User engagement is a measure of how interested users are in a product. Engagement is essential for SaaS startups, as engaged users are more likely to convert to paid accounts and less likely to churn.

Measuring SaaS engagement is more complicated than measuring consumer engagement. You need to adjust for the effect of weekends and holidays, separate customer engagement from user engagement, and look at customer engagement for top accounts.

OK, Good, and Great Retention

The best way to measure engagement is to look at DAU/WAU and DAU/MAU. A good target for a B2B SaaS product is a DAU/WAU that peaks at about 60% and a DAU/MAU that peaks at about 40%. This engagement pattern means that the typical weekly user visits the site 3 out of 5 weekdays, or at least two weekdays per week over a month.

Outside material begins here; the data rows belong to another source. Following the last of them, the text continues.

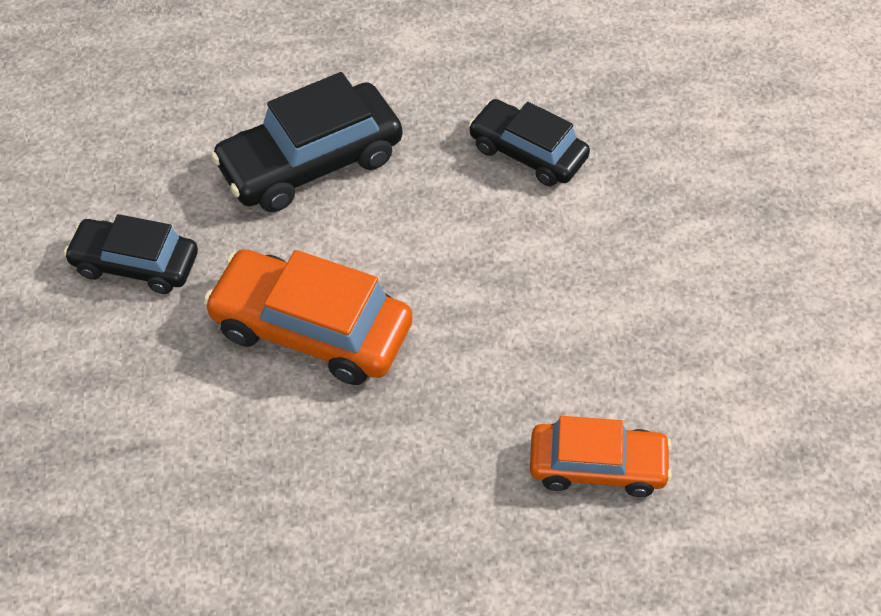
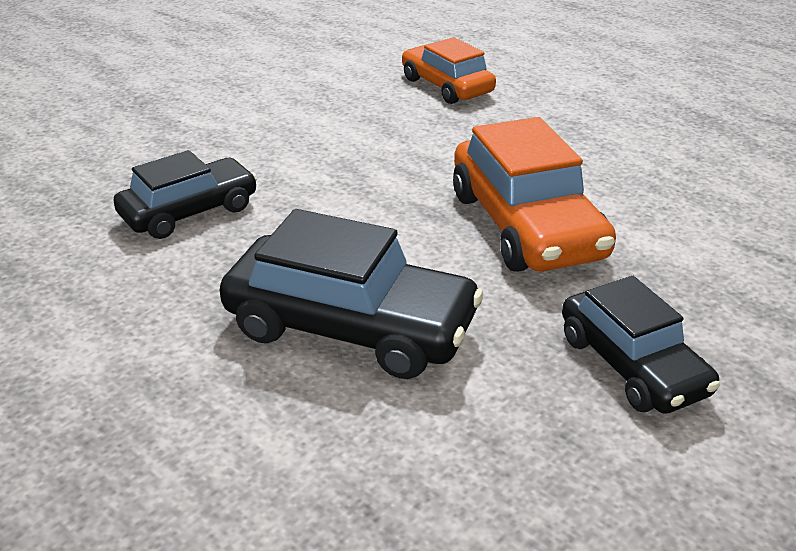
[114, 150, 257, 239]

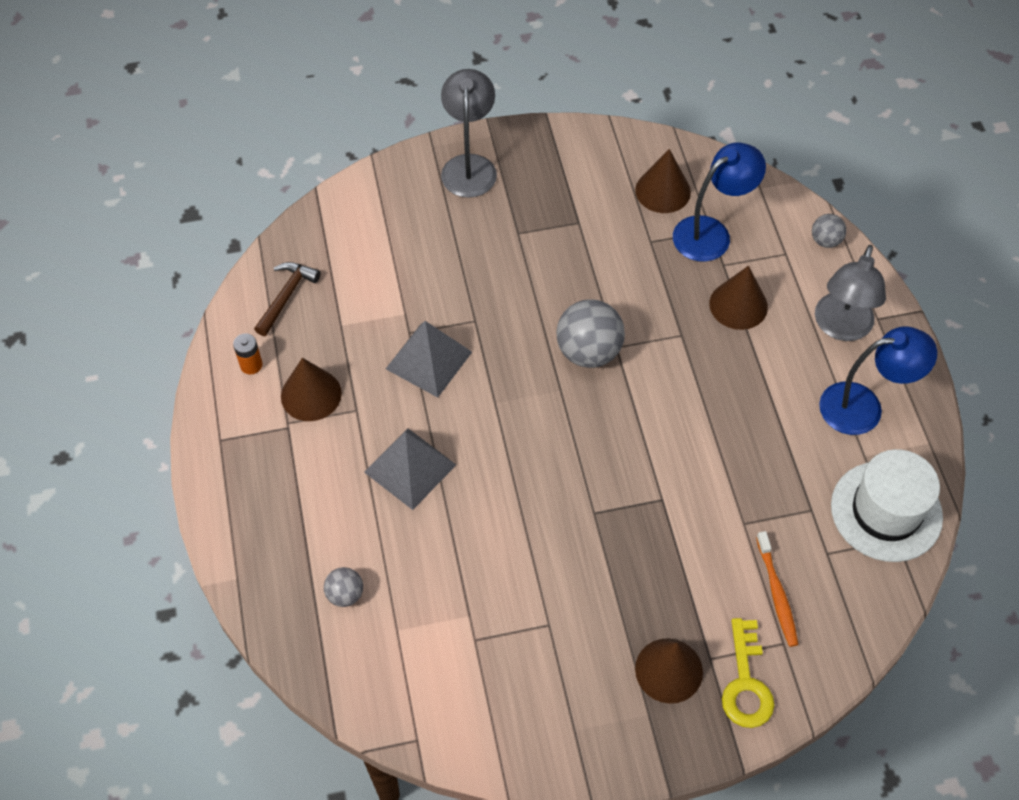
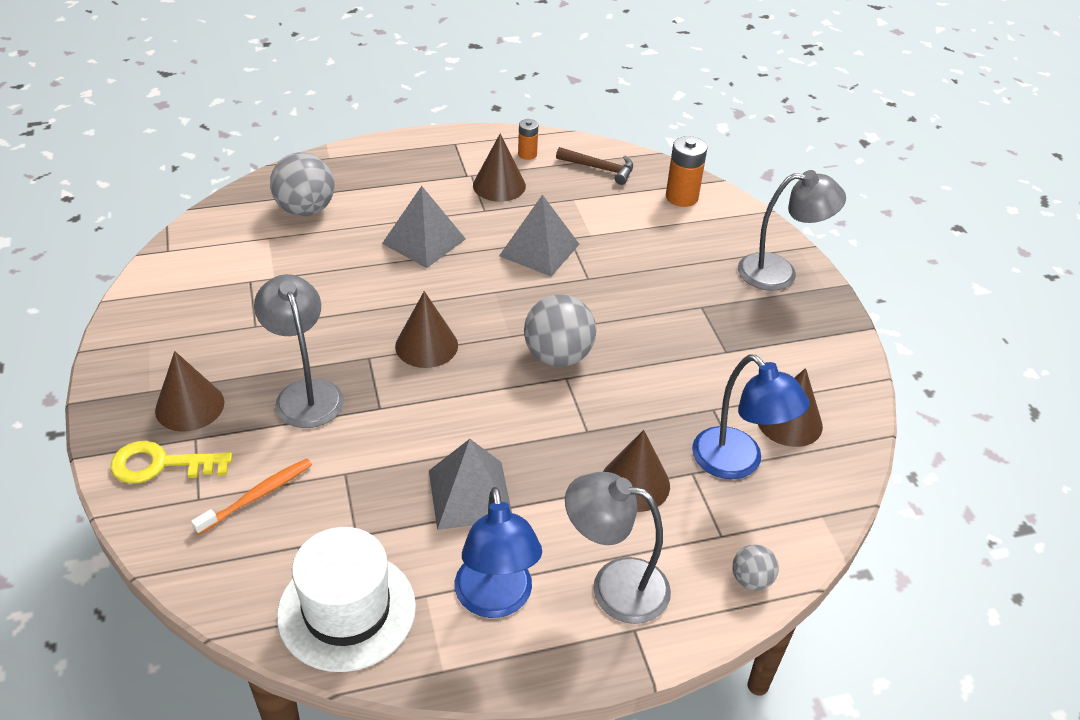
[191, 458, 312, 535]
[254, 274, 344, 428]
[270, 152, 335, 216]
[395, 291, 458, 368]
[429, 439, 512, 530]
[666, 136, 707, 207]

Deep dive product engagement and building a quantitative models in these two articles:

Analyzing product engagement: segmentation, activation, retention, loops, and choosing the right metric
Product engagement is a measure of the depth of activity within a specific time period for a given product. It is a key metric for growth, as it impacts retention, acquisition, monetization, and defensibility.
Sense & Respond: Developing Product Sense With Quantitative and Qualitative Signals
Tools and frameworks for understanding customer needs and how to use that information to improve your product strategy.

Sales Efficiency

Sales efficiency is important to analyze to ensure that growth is efficient and sustainable. Leaders can use several related metrics to understand sales efficiency by comparing the value of new customers to the cost of acquiring them.

Ideally, you want new Sales ARR to be greater than or equal to Sales and Marketing spend, and Average Account Value (ACV) is greater than Customer Acquisition Cost (CAC).

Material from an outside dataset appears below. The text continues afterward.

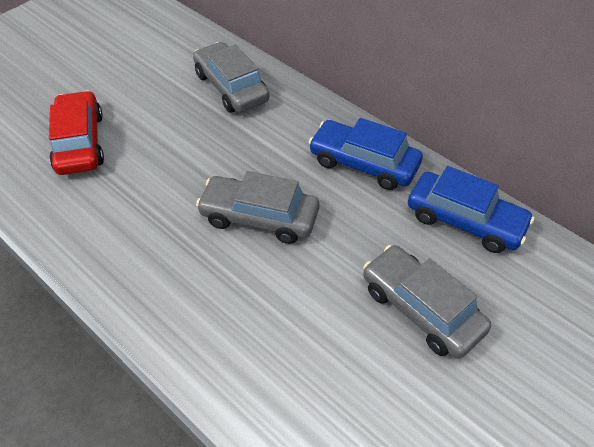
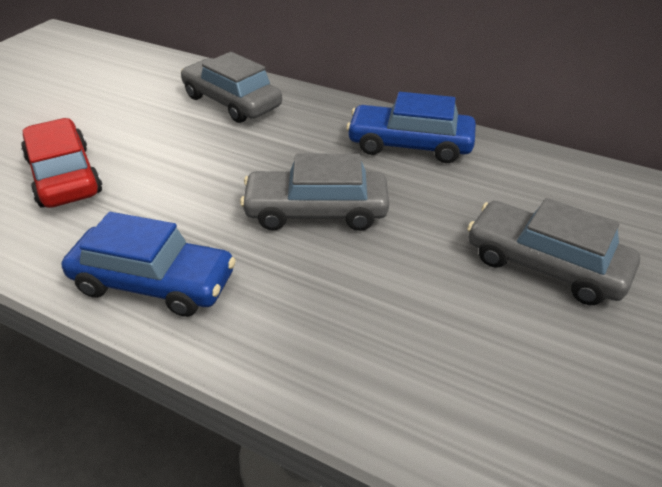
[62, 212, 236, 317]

Margins & Capital Efficiency

The Burn Multiple is a measure of how efficiently a startup is growing. It is an annualized version of the Hype Ratio calculated by dividing net burn by net new ARR.

The higher the Burn Multiple, the more cash the startup is burning to achieve each unit of revenue growth. The lower the Burn Multiple, the more capital efficient the company growth is. So the question to answer is: how much is the startup burning to generate each incremental dollar of ARR?

For venture-stage startups, a Burn Multiple of 2 or less is reasonable. Gross Margin should be > 75%, LTV should grow to at least 3x original CAC over time.

Measuring Revenue Growth

Revenue growth is the best proof of product-market fit for a B2B SaaS business – it demonstrates that you are solving a painful enough problem that people are willing to pay to solve it.

To measure revenue growth, use a Compound Annual Growth Rate (CAGR) calculator – but on a monthly period – with looking at the Compound Monthly Growth Rate (CMGR).

For example, starting the year at $100k ARR and ending at $1M ARR, you would enter those starting and ending values over 12 periods for a CMGR of 21%.

High-performing, early-stage startups grow at a rate of 3x year-over-year, requiring a CMGR of 10%. While in the seed stage or earlier, 5-7% growth on a weekly basis is a good target.

Measuring Retention

To measure retention, cohort analysis is used to track how many original customers remain over time. The percentage of retained customers is then analyzed for each cohort.

Dollar retention looks at how much revenue each cohort generates, while logo retention looks at the percentage of active customers.